Жалею, что пытался выдрать у жизни то, что мне не принадлежит, вместо того, чтобы наслаждаться тем, что она дала мне взамен сотни лет жизни. Наслаждаться тобой.
Я так безумно жалею, что не был рядом с тобой каждую минуту отведенного мне времени. Мало целовал, недостаточно часто носил на руках. Не поправлял тебе подушку, когда ты крепко спишь и улыбаешься своим снам.
Жалею, что каждый раз, когда ты нуждалась во мне — меня не было рядом.
Жалею, что не смогу видеть, как растет наша дочь. Что не я буду тем, кто услышит ее первое «папа» и кого она доверчиво возьмет за руку, делая свой первый шаг.

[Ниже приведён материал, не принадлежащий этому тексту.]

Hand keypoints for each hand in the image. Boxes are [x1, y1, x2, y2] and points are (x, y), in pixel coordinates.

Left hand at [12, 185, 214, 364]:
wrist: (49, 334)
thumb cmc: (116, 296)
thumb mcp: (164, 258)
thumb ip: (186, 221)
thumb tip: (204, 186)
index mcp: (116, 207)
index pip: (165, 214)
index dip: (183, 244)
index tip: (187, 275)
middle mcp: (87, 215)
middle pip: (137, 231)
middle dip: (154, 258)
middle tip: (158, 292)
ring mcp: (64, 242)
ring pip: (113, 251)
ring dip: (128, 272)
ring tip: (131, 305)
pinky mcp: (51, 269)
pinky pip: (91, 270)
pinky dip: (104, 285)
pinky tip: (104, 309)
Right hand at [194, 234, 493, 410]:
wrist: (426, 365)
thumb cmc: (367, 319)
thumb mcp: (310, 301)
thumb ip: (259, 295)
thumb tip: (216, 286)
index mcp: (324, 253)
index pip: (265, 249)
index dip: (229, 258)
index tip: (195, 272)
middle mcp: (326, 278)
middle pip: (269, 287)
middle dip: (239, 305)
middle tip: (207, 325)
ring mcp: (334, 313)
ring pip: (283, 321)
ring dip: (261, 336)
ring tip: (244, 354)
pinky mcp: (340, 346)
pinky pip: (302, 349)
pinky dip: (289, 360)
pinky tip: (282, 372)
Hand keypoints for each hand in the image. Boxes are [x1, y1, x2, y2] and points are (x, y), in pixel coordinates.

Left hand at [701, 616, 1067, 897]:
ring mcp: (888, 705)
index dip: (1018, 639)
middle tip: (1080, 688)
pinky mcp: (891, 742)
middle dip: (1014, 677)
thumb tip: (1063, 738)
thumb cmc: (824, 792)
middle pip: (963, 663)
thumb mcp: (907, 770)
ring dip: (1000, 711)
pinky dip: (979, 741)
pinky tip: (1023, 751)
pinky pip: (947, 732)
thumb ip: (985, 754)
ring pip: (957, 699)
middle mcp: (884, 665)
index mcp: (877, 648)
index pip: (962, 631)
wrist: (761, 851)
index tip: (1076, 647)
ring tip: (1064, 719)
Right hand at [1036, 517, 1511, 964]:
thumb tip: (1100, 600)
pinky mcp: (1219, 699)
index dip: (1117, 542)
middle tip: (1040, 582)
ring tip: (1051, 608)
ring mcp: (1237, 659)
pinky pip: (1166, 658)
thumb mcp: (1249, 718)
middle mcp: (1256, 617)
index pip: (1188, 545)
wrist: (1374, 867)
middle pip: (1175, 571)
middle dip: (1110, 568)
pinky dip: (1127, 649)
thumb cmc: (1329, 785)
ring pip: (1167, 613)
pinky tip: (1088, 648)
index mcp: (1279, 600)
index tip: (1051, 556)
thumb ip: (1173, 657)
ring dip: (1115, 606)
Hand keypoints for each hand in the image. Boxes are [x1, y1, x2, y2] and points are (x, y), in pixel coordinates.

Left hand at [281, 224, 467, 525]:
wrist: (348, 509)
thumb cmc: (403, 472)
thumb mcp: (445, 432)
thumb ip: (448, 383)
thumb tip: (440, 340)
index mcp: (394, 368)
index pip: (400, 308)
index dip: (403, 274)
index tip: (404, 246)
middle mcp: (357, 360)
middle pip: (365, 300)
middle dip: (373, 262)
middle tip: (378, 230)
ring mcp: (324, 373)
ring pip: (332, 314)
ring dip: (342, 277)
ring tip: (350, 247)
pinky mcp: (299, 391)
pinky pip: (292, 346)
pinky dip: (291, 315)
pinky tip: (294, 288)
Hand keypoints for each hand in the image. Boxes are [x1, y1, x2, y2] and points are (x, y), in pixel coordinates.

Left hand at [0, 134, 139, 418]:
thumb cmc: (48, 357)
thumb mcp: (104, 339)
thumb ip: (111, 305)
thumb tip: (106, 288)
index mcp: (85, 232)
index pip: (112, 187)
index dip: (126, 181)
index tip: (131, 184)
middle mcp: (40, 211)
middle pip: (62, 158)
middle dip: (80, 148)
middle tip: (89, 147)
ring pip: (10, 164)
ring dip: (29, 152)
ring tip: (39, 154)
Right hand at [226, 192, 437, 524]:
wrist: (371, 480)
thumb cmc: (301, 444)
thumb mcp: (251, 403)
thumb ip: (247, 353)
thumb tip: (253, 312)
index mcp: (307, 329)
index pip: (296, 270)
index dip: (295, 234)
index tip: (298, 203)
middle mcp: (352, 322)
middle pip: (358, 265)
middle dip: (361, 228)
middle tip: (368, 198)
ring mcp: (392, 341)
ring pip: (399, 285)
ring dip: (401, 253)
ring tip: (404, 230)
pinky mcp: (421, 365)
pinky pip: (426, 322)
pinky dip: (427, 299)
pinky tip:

Но я не жалею о том, что вырвал у смерти хотя бы то, что смог.
Я не верю в Рай на земле, но он у меня был — рядом с тобой.
Я отпускаю тебя и сейчас ты должна отпустить меня.
Насовсем.
Хватит оплакивать мои уже ничего не значащие кости!
Живи, поняла?
Ты была лучшим, что случилось со мной в жизни.
Но твое «лучшее» ждет тебя впереди.
Иди и больше не оглядывайся.
Люблю тебя и Дашу (ты ведь назвала ее так, да?:))
Прощай»
Меня душат слезы, и я глотаю их, как соленую святую воду, чтобы именно сейчас, пока у меня за плечом еще звучат его почти слышимые «люблю тебя и Дашу», тоже сказать ему «прощай».
— Я ни о чем не жалею, родной. — Как слепая, провожу мокрыми пальцами по немного неровным, но все таким же аккуратным строчкам текста. И мы словно прикасаемся друг к другу из каких-то других Вселенных и далеких-далеких Галактик. — Люблю тебя бесконечно.